Prior to any incision, the individuals providing the intraoperative neuromonitoring did not have consistent Motor Evoked Potentials (MEP) of the lower extremities.  This was reported to the surgeon, who then ordered that the child be awakened.  When that was accomplished, the child actively moved his arms and legs.

However, without determining why there were inconsistent MEPs of the lower extremities, or making any adjustments, the child was simply placed back in the “over the barrel” position again.  Anesthesia then was induced through the use of an intravenous drip and an inhalant sedation.  The Claimants alleged that the inhalant sedation under these circumstances violated the standards of care, as this type of sedation suppresses MEPs at the outset.  It never should have been utilized, and was not required to perform the operative procedure.  Additionally, the technicians responsible for the intraoperative neuromonitoring utilized the wrong equipment during the surgery.  They used a device designed to measure Sensory Evoked Potentials (SEP) and not MEPs.  This improper equipment selection resulted in further inability to obtain strong MEPs and proper observation of same during the surgical course.

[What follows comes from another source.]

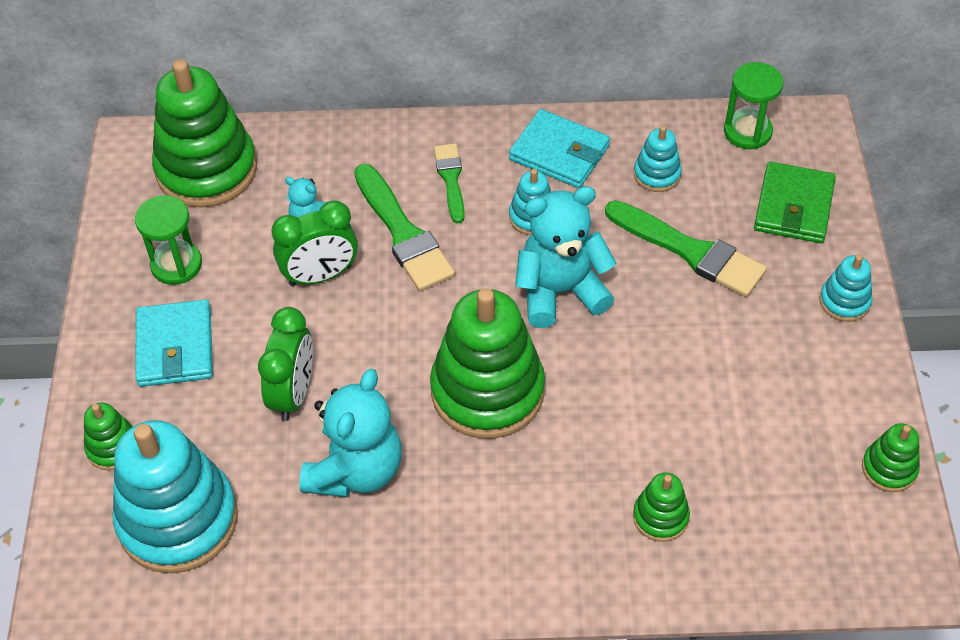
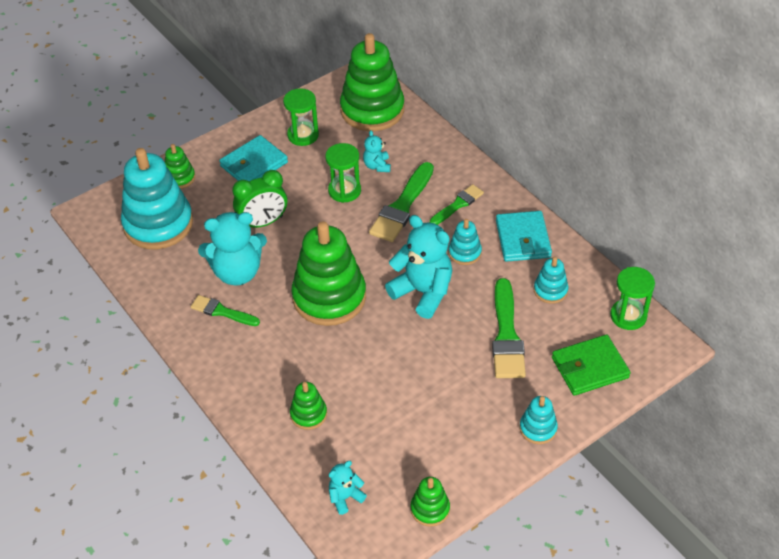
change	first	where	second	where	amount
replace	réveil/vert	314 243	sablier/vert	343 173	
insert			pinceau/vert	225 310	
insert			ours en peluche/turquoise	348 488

Moreover, the child suffered hypotension and an extended period of decreased mean arterial pressure (and intraoperative monitoring to the low 40’s and 50’s levels) during the procedure, which was not adequately diagnosed and treated.  Finally, during the procedure the upper extremity normal MEPs experienced a dramatic change in amplitude.  The surgeon was not advised of this change in condition.  Following this drastic change, the upper extremity MEPs never returned to normal, but instead remained labile for the remainder of the procedure.

In sum, the wrong inhalant sedation was utilized, the wrong monitoring equipment was utilized, the child should have never been placed back in the “over the barrel” position with inconsistent MEPs with the surgery going forward, the child’s mean arterial pressure dropped significantly which was not corrected appropriately, and during the procedure normal upper extremity MEPs experienced drastic change and the surgeon was not advised.

As the direct and proximate result of these ongoing breaches in the standards of care, the child, when awakening from the anesthesia, was rendered a paraplegic and will permanently be a paraplegic.